Master Of The House

Master Of The House

Synopsis

In Master Of The House, the failure of his small business turns Victor (Johannes Meyer) into a household tyrant, constantly complaining and criticising his long-suffering family and eventually driving out his saintly wife Ida (Astrid Holm) to stay with relatives. His elderly Nanny Mads (Mathilde Nielsen) assumes control and, under her firm tutelage, he comes to fully appreciate the value of his wife. This is a charming, richly detailed tragi-comedy of domestic manners. By turns funny, intensely emotional and deeply affecting it clearly still enjoys considerable contemporary relevance. Dreyer compressed and clarified the stage play by Svend Rindom on which he based his film, making it a definitively cinematic rather than theatrical work. Master Of The House was particularly successful in France where it was widely admired. It resulted in Dreyer being invited to work there and in the eventual commission of his first large budget film, The Passion Of Joan of Arc (1928).

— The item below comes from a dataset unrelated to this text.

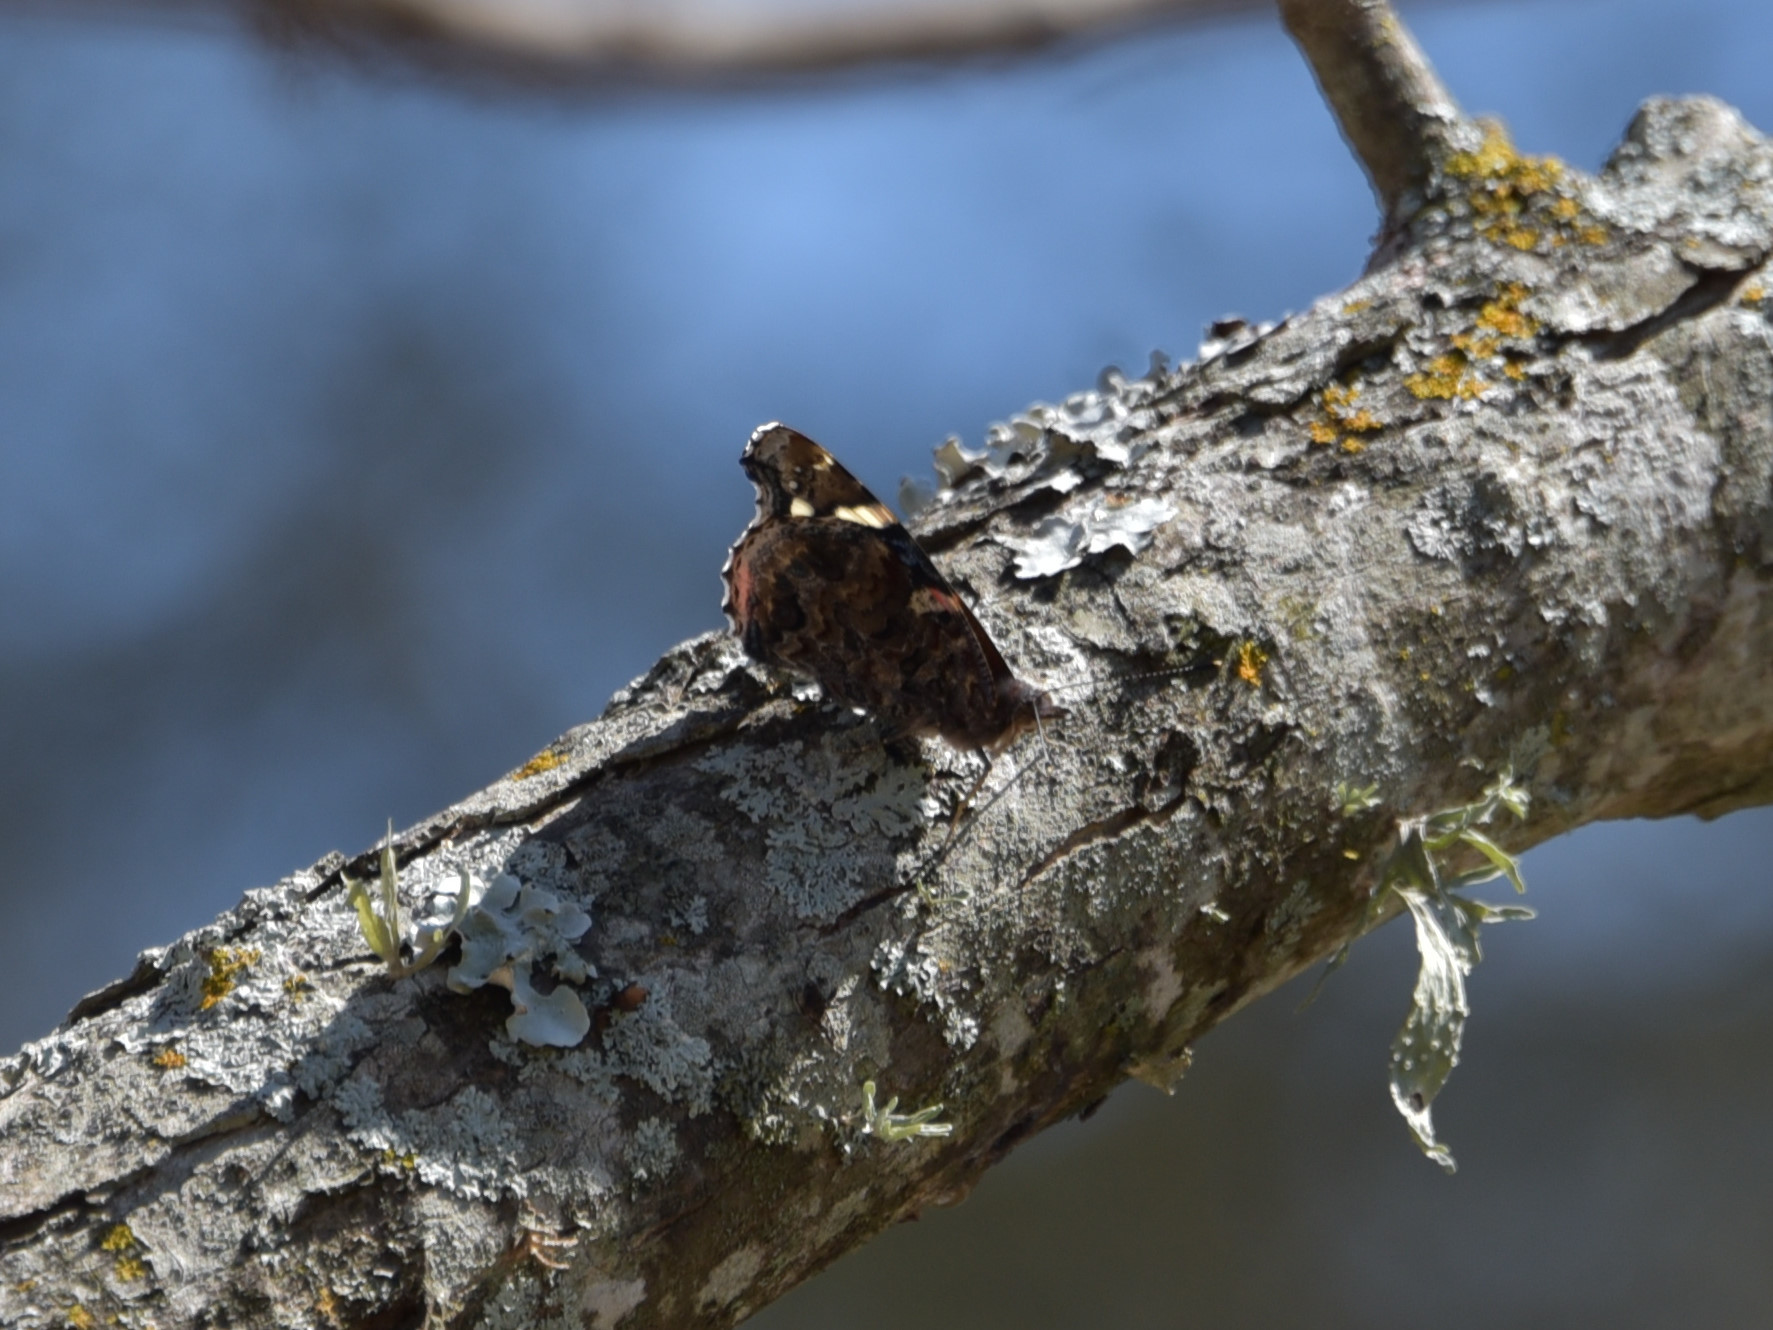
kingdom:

As well as directing feature films, Dreyer was involved in 13 state-commissioned documentaries and short films up to 1956, on subjects ranging from art and architecture to road-safety.

Special Features

- My Métier (1995, 94 mins).
- Good Mothers (1942, 12 mins).
- They Caught The Ferry (1948, 11 mins).
- Booklet including an essay by Dreyer scholar Casper Tybjerg (University of Copenhagen); an extract from a feature on Dreyer by film historian Tom Milne from Sight & Sound; an extract from an essay by James Leahy on They Caught the Ferry.